Ini mengakibatkan upah tak bisa imbang dengan kenaikan harga di tengah masyarakat. "Pada akhirnya membuat penjualan eceran melambat. Daya beli turun. Konsumen mengurangi konsumsi," katanya.

Perkiraan Juniman ini memperkuat hasil survei penjualan eceran BI yang menindikasikan tekanan kenaikan harga tiga bulan mendatang (Mei 2017) di tingkat pedagang eceran. Indikasi itu terlihat dari Indeks Ekspektasi Harga Umum (IEH) tiga bulan mendatang yang meningkat 6,3 poin menjadi 140,4. Peningkatan kenaikan harga juga diperkirakan terjadi pada Agustus 2017. "Sejalan dengan meningkatnya permintaan masyarakat menjelang ramadhan," kata Tirta.

Ekspektasi kenaikan harga ini tidak sesuai hasil survei konsumen BI yang dirilis sebelumnya. Menurut survei BI, konsumen memperkirakan tekanan harga pada 3 bulan-6 bulan mendatang cenderung menurun. Hal itu dipengaruhi oleh ekspektasi terjaganya pasokan bahan pokok oleh pemerintah jelang ramadhan.

Ekonom Senior Kenta Institute Eric Sugandi bilang, hasil survei persepsi yang berhubungan dengan ekspektasi belum tentu sama dengan realisasinya. Apalagi indeks penjualan riil yang disurvei pedagang ritel, sedangkan survei kepercayaan konsumen yang disurvei pembeli. "Kalau beda ekspektasi wajar," katanya.
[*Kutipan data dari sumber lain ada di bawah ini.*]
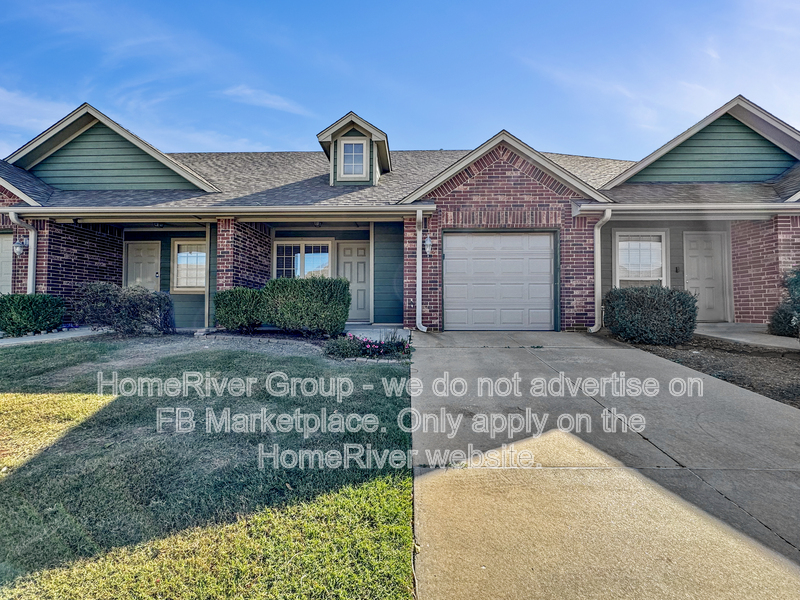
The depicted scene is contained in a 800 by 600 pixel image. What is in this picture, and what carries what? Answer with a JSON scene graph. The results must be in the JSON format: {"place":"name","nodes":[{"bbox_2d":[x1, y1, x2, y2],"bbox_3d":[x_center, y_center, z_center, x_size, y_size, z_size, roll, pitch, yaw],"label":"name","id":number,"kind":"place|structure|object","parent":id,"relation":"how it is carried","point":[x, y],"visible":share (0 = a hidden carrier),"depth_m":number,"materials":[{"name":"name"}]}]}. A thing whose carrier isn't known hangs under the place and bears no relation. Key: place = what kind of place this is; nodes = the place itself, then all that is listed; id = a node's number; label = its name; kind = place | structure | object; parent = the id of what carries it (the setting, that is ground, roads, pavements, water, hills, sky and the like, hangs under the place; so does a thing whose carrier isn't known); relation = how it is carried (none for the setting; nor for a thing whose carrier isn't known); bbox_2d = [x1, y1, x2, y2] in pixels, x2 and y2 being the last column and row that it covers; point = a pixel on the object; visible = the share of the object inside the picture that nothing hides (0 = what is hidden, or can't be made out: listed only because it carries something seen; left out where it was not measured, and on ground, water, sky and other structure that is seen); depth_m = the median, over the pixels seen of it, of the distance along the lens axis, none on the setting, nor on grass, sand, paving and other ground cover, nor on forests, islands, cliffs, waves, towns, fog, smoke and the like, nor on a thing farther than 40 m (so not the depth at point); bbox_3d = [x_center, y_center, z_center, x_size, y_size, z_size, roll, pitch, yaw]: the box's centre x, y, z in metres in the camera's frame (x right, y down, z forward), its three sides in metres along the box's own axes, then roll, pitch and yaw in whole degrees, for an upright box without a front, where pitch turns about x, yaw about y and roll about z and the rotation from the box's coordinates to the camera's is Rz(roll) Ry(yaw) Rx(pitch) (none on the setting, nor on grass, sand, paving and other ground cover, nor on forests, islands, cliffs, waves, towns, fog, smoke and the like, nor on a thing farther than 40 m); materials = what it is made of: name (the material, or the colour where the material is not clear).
{"place":"outdoors","nodes":[
{"label":"outdoors","id":0,"kind":"place"},
{"bbox_2d":[0,87,75,139],"label":"cloud","id":1,"kind":"structure","parent":0,"point":[32,120],"materials":[{"name":"white"}]},
{"bbox_2d":[0,326,108,346],"label":"walkway","id":2,"kind":"structure","parent":0,"point":[33,338],"materials":[{"name":"grey concrete"}]},
{"bbox_2d":[0,336,414,599],"label":"lawn","id":3,"kind":"structure","parent":0,"point":[15,353],"materials":[{"name":"green plant"}]},
{"bbox_2d":[0,328,401,364],"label":"garden bed","id":4,"kind":"object","parent":3,"relation":"on","point":[245,340],"visible":0.51,"depth_m":6.61,"materials":[{"name":"grey"}]},
{"bbox_2d":[0,293,64,336],"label":"shrub","id":5,"kind":"object","parent":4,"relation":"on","point":[28,315],"visible":0.98,"depth_m":7.01,"materials":[{"name":"green plant"}]},
{"bbox_2d":[75,283,175,336],"bbox_3d":[-6.071,0.240,7.260,2.161,1.244,1.569,0,0,2],"label":"shrub","id":6,"kind":"object","parent":4,"relation":"on","point":[130,303],"visible":0.98,"depth_m":6.95,"materials":[{"name":"plant"}]},
{"bbox_2d":[213,287,266,331],"bbox_3d":[-3.615,0.255,7.511,1.374,1.069,1.194,0,0,2],"label":"shrub","id":7,"kind":"object","parent":4,"relation":"on","point":[231,294],"visible":0.91,"depth_m":7.16,"materials":[{"name":"green plant"}]},
{"bbox_2d":[261,277,350,335],"bbox_3d":[-2.084,0.168,7.308,2.109,1.345,1.371,0,0,2],"label":"shrub","id":8,"kind":"object","parent":4,"relation":"on","point":[292,303],"visible":0.97,"depth_m":6.92,"materials":[{"name":"green plant"}]},
{"bbox_2d":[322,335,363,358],"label":"flowering plant","id":9,"kind":"object","parent":4,"relation":"on","point":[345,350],"visible":0.84,"depth_m":5.77,"materials":[{"name":"plant"}]},
{"bbox_2d":[323,332,411,360],"bbox_3d":[-0.540,0.824,5.857,1.827,0.455,1.215,0,0,2],"label":"flower bed","id":10,"kind":"object","parent":4,"relation":"on","point":[371,347],"visible":0.86,"depth_m":5.74,"materials":[{"name":"plant"}]},
{"bbox_2d":[218,84,311,115],"label":"cloud","id":11,"kind":"structure","parent":0,"point":[247,91],"materials":[{"name":"white"}]},
{"bbox_2d":[344,326,410,341],"label":"walkway","id":12,"kind":"structure","parent":0,"point":[391,330],"materials":[{"name":"concrete"}]},
{"bbox_2d":[0,96,799,337],"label":"house","id":13,"kind":"structure","parent":0,"point":[514,177],"depth_m":8.20,"materials":[{"name":"red brick"}]},
{"bbox_2d":[0,231,12,294],"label":"door","id":14,"kind":"structure","parent":13,"relation":"in","point":[0,269],"depth_m":8.70,"materials":[{"name":"white"}]},
{"bbox_2d":[12,237,27,256],"bbox_3d":[-9.642,-1.343,8.243,0.272,0.479,0.309,0,0,2],"label":"wall lamp","id":15,"kind":"object","parent":13,"relation":"attached to","point":[17,251],"visible":0.84,"depth_m":8.19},
{"bbox_2d":[9,210,37,294],"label":"downspout","id":16,"kind":"object","parent":13,"relation":"attached to","point":[32,257],"visible":0.55,"depth_m":8.18,"materials":[{"name":"white metal"}]},
{"bbox_2d":[124,242,160,291],"bbox_3d":[-7.937,-0.429,10.006,1.373,2.515,0.162,0,0,2],"label":"front door","id":17,"kind":"structure","parent":13,"relation":"in","point":[143,251],"depth_m":9.98,"materials":[{"name":"beige paint"}]},
{"bbox_2d":[171,238,207,291],"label":"window","id":18,"kind":"structure","parent":13,"relation":"in","point":[184,254],"depth_m":9.53,"materials":[{"name":"clear glass"}]},
{"bbox_2d":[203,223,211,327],"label":"porch post","id":19,"kind":"object","parent":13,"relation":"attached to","point":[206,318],"visible":0.89,"depth_m":8.31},
{"bbox_2d":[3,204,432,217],"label":"gutter","id":20,"kind":"object","parent":13,"relation":"attached to","point":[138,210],"visible":0.97,"depth_m":7.28,"materials":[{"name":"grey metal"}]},
{"bbox_2d":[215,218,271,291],"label":"brick pillar","id":21,"kind":"structure","parent":13,"relation":"attached to","point":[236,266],"depth_m":7.80,"materials":[{"name":"red brick"}]},
{"bbox_2d":[274,239,331,278],"bbox_3d":[-2.747,-0.949,9.303,1.892,1.803,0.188,0,0,2],"label":"window","id":22,"kind":"structure","parent":13,"relation":"in","point":[303,264],"depth_m":9.29,"materials":[{"name":"glass"}]},
{"bbox_2d":[335,240,370,323],"bbox_3d":[-1.287,-0.419,9.310,1.346,2.202,0.169,0,0,2],"label":"front door","id":23,"kind":"structure","parent":13,"relation":"in","point":[353,263],"depth_m":9.29,"materials":[{"name":"white paint"}]},
{"bbox_2d":[318,111,391,184],"bbox_3d":[-1.298,-4.118,10.148,2.048,2.221,2.909,0,0,2],"label":"dormer","id":24,"kind":"object","parent":13,"relation":"on","point":[323,133],"visible":0.55,"depth_m":9.28,"materials":[{"name":"paint"}]},
{"bbox_2d":[339,137,367,179],"bbox_3d":[-1.266,-3.867,8.791,0.720,1.205,0.164,0,0,2],"label":"dormer window","id":25,"kind":"structure","parent":24,"relation":"in","point":[346,150],"depth_m":8.80,"materials":[{"name":"white"}]},
{"bbox_2d":[415,207,429,330],"bbox_3d":[0.524,-0.731,7.440,0.282,2.805,0.801,0,0,2],"label":"downspout","id":26,"kind":"object","parent":13,"relation":"attached to","point":[418,300],"visible":0.98,"depth_m":7.55,"materials":[{"name":"white metal"}]},
{"bbox_2d":[423,234,432,255],"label":"wall lamp","id":27,"kind":"object","parent":13,"relation":"attached to","point":[428,241],"visible":0.94,"depth_m":7.69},
{"bbox_2d":[442,231,556,330],"bbox_3d":[2.357,-0.356,7.658,3.071,2.369,0.176,0,0,2],"label":"garage door","id":28,"kind":"structure","parent":13,"relation":"in","point":[481,237],"depth_m":7.60,"materials":[{"name":"white metal"}]},
{"bbox_2d":[588,207,611,332],"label":"downspout","id":29,"kind":"object","parent":13,"relation":"attached to","point":[607,214],"visible":0.92,"depth_m":7.35,"materials":[{"name":"white metal"}]},
{"bbox_2d":[614,231,667,286],"bbox_3d":[6.358,-1.012,8.556,1.405,1.864,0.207,0,0,2],"label":"window","id":30,"kind":"structure","parent":13,"relation":"in","point":[660,278],"depth_m":8.56,"materials":[{"name":"white glass"}]},
{"bbox_2d":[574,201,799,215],"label":"gutter","id":31,"kind":"object","parent":13,"relation":"attached to","point":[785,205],"visible":0.97,"depth_m":6.93,"materials":[{"name":"metal"}]},
{"bbox_2d":[683,232,728,321],"bbox_3d":[8.022,-0.490,8.587,1.232,2.336,0.165,0,0,2],"label":"front door","id":32,"kind":"structure","parent":13,"relation":"in","point":[698,256],"depth_m":8.54,"materials":[{"name":"beige paint"}]},
{"bbox_2d":[0,0,799,165],"label":"sky","id":33,"kind":"structure","parent":0,"point":[346,162],"materials":[{"name":"blue"}]},
{"bbox_2d":[405,329,799,599],"label":"driveway","id":34,"kind":"structure","parent":0,"point":[454,362],"materials":[{"name":"concrete"}]},
{"bbox_2d":[692,324,799,350],"label":"walkway","id":35,"kind":"structure","parent":0,"point":[769,338],"materials":[{"name":"grey concrete"}]},
{"label":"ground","id":36,"kind":"structure","parent":0},
{"bbox_2d":[624,332,799,407],"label":"mulch bed","id":37,"kind":"object","parent":36,"relation":"on","point":[789,352],"visible":0.55,"depth_m":5.11,"materials":[{"name":"brown"}]},
{"bbox_2d":[604,285,698,345],"bbox_3d":[4.842,0.303,6.353,1.700,1.128,1.505,0,0,2],"label":"shrub","id":38,"kind":"object","parent":37,"relation":"on","point":[674,293],"visible":0.97,"depth_m":5.95,"materials":[{"name":"green plant"}]},
{"bbox_2d":[769,267,799,338],"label":"shrub","id":39,"kind":"object","parent":37,"relation":"on","point":[797,281],"visible":0.97,"depth_m":5.66,"materials":[{"name":"green plant"}]}
]}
Ekonom Samuel Aset Manajemen Lana Soelistyaningsih bilang, jika melihat tren di belakang, kecuali saat faktor musiman, penjualan ritel khususnya sandang relatif flat. Namun, Lana khawatir sejumlah kebijakan pemerintah akan menurunkan daya beli masyarakat. Contohnya kenaikan tarif listrik. "Bila sudah naik tiga kali, masyarakat akan membayar listrik yang biasanya Rp 75.000 per bulan jadi Rp 250.000-an. Itu menggerus kemampuan konsumsi yang lain," ucapnya.

Lana berharap, kenaikan tarif listrik tahap III pada Mei 2017 diundur untuk membantu konsumsi masyarakat saat lebaran, ramadhan, dan tahun ajaran baru. "September mungkin sudah mulai berkurang tekanannya," katanya. Jika kemudian penjualan ritel turun, pertumbuhan ekonomi tahun 2017 yang ditargetkan 5,1% akan sulit tercapai. Sebab, konsumsi masyarakat masih jadi penyumbang PDB terbesar, yaitu 58%.